Something is fishy in San Francisco as people in several neighborhoods, say that small fish have been found in odd places-like roofs, on sidewalks, on park trails, and on windshields of parked cars. It doesn’t smell of crime though. Experts said they are smelt and they suspect that birds like pelicans are just dropping their huge loads of the four- to six-inch-fish as the fly toward their nests.

The decision on Roe Vs. Wade could be coming, so Calif. is allowing for the expansion of abortion care. The state’s also looking at ways to protect abortion providers as the state’s expecting a lot of demand from out-of-state women. The Bay Area News Group reports the procedures demand has been on the decline in Calif., but the state is seen as a safe haven for many who would have to leave their home state for the procedure. Leaked documents earlier this year showed the Supreme Court was likely overturning the law by ruling on a new Mississippi abortion law, expected this month or early next.

Pacific Gas and Electric Company says their Enhanced Powerline Safety Settings (EPSS) are protecting as many as 3 million people in high-risk fire areas in their service area. That adds up to about 1 million customers who will see immediate power downs, within one tenth of a second if something comes into contact with their equipment. The company said this would help reduce wildfires and now says there were 170 circuits with this ability last year. And with that, the company says they saw an 80% reduction in reportable ignitions in High Fire Threat Districts, compared to the previous three-year average.

A group of residents in the county have formed Climate Action Mendocino. They came together about four to five years ago to create the 2022 Climate Emergency Resolution for Ukiah. This declared a climate emergency, which the Ukiah City Council passed unanimously last week. Mendo Voice reports that means the city will beef up its renewable power sources and energy-efficient lighting; maintain wild lands; promote biodiversity and carbon sequestration; and expand sustainable water practices. One of the founding members of Climate Action Mendocino says the city was very receptive to them. So, they adapted resolutions from Sonoma County for Ukiah’s unique needs and circumstances. So now the city has a blueprint of how to move forward to protect the environment.

After the pandemic lockdown a bunch of people applied for unemployment in the state. And a lot of the claims turned out to be bogus. The state reports getting back as much as $1.1 billion in unused unemployment benefits this week. The money was parked in nearly 800,000 Bank of America debit cards that were never used. State officials got with officials at the bank to be sure the money wasn’t for legitimate claims and once all was confirmed, the state took the money back. State officials can’t confirm why the money wasn’t used.

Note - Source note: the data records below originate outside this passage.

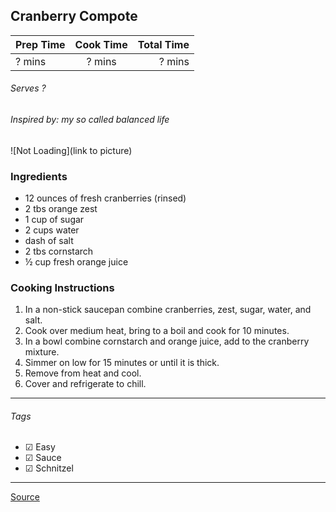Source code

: ## Cranberry Compote

| Prep Time  | Cook Time    | Total Time  |
| ---------- |:------------:| -----------:|
| ? mins    | ? mins      | ? mins     |


###### Serves ?
###### Inspired by: my so called balanced life

![Not Loading](link to picture)

### Ingredients

* 12 ounces of fresh cranberries (rinsed)
* 2 tbs orange zest
* 1 cup of sugar
* 2 cups water
* dash of salt
* 2 tbs cornstarch
* ½ cup fresh orange juice


### Cooking Instructions

1. In a non-stick saucepan combine cranberries, zest, sugar, water, and salt.
2. Cook over medium heat, bring to a boil and cook for 10 minutes.
3. In a bowl combine cornstarch and orange juice, add to the cranberry mixture.
4. Simmer on low for 15 minutes or until it is thick.
5. Remove from heat and cool.
6. Cover and refrigerate to chill.

---

###### Tags
- ☑ Easy
- ☑ Sauce
- ☑ Schnitzel

---

[Source](http://mysocalledbalancedlife.com/2014/11/25/tasty-tuesdaycranberry-compote-recipe/)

There were other fraudulent claims outside of the state too, but Calif. was reported to be the largest victim of fraudulent unemployment, with most of the money going back to the U.S. government, not the state.

In Clearlake, a bit of stinky work for police. One of the agency’s officers, Sergeant Ramirez came upon a stuck skunk. Mendo Fever reports the animal had stuffed itself into a bait box. The skunk’s head was stuck and it was dragging the box with it as it trotted around. Officer Ramirez along with his K9 partner Eagle got the skunk out of the box without spraying the pair.

Cal Fire reports being ready for peak wildfire season by staffing up across the state and working on fuel reduction and forest health projects. This means Cal Fire is staffed up 24/7. They also have all aircraft ready and staffed. They report nearly 111,000 acres have been prepared for the peak wildfire season, which is way more than their goal of 100,000 acres by 2025. The Cal Fire Chief says they’re ramping up for a year round fire season. And the Governor commented they are taking aggressive action to protect communities and make forests more resilient. But he says there’s still a lot of work to do.